[Excerpt from a dataset]

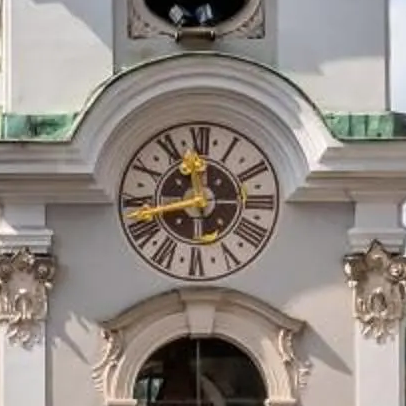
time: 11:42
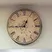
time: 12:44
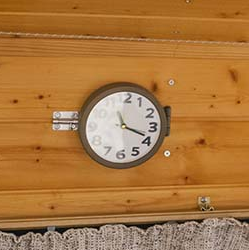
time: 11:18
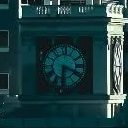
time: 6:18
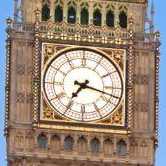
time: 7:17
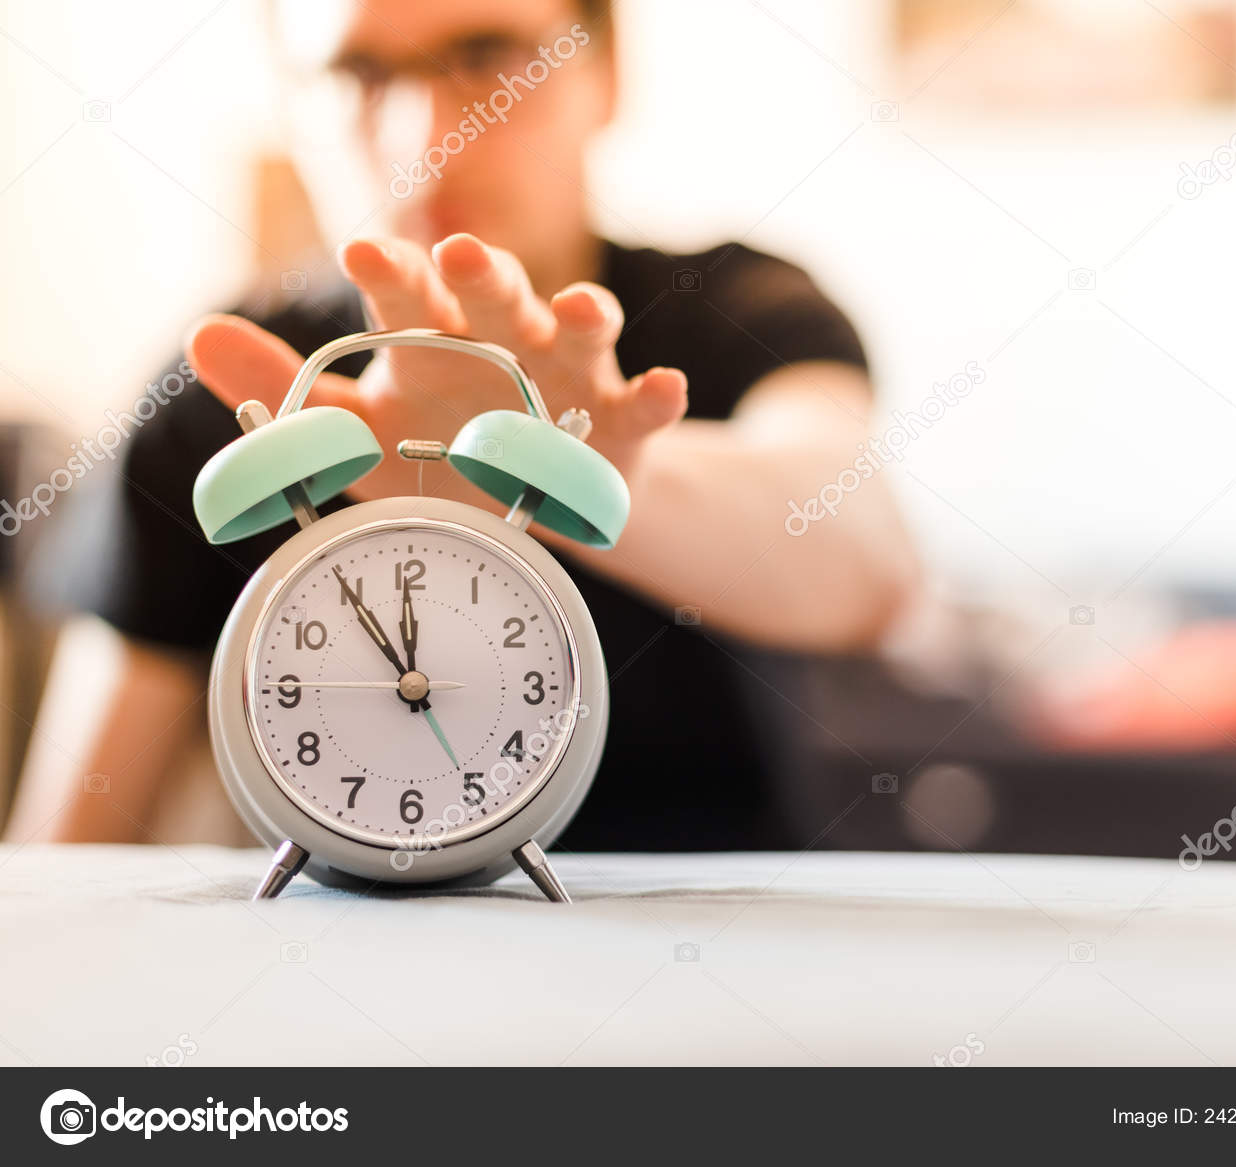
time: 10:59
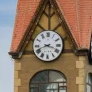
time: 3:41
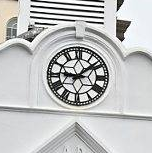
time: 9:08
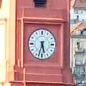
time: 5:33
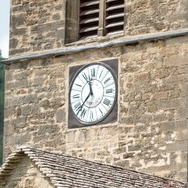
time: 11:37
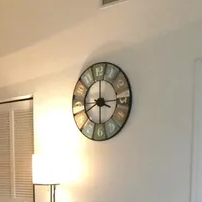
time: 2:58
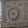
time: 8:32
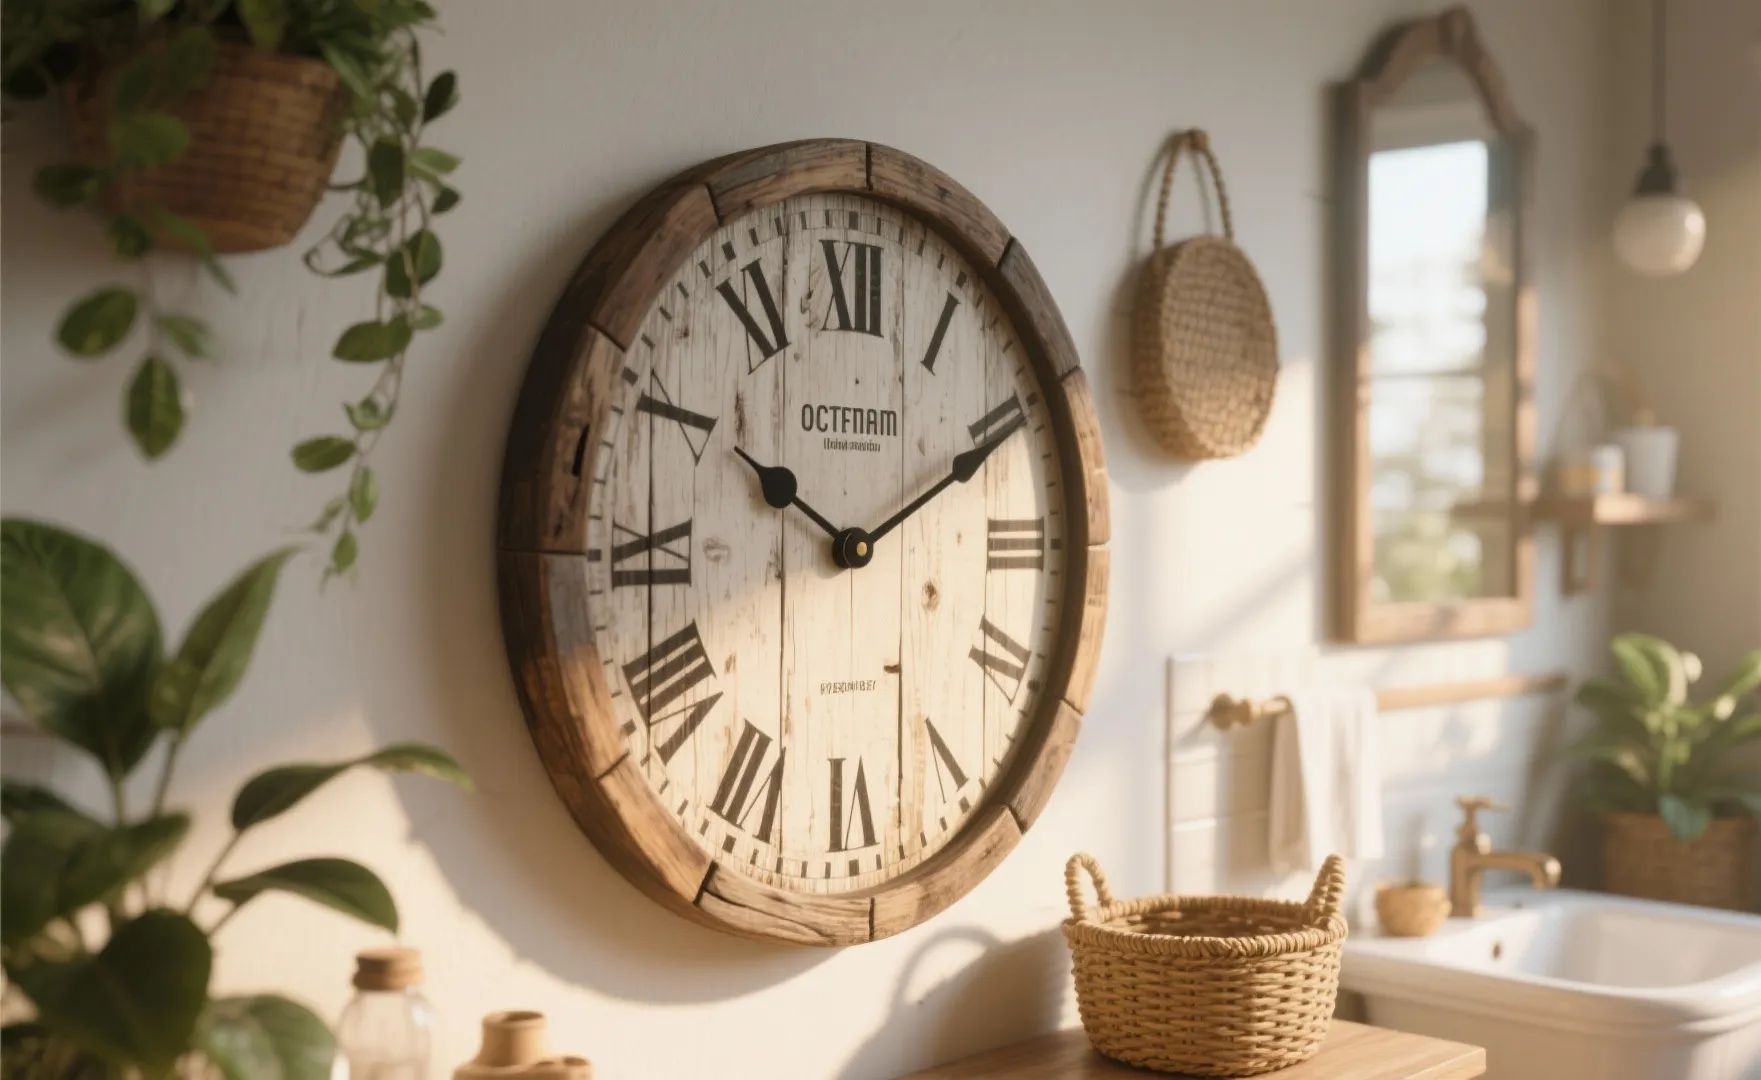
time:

◆ **Exercise objective**
Update the material by changing "time" to "reading" on every line and leaving everything else untouched. Leave the pictures out of your answer.

◆ **Answer to this exercise**
reading: 11:42
reading: 12:44
reading: 11:18
reading: 6:18
reading: 7:17
reading: 10:59
reading: 3:41
reading: 9:08
reading: 5:33
reading: 11:37
reading: 2:58
reading: 8:32
reading:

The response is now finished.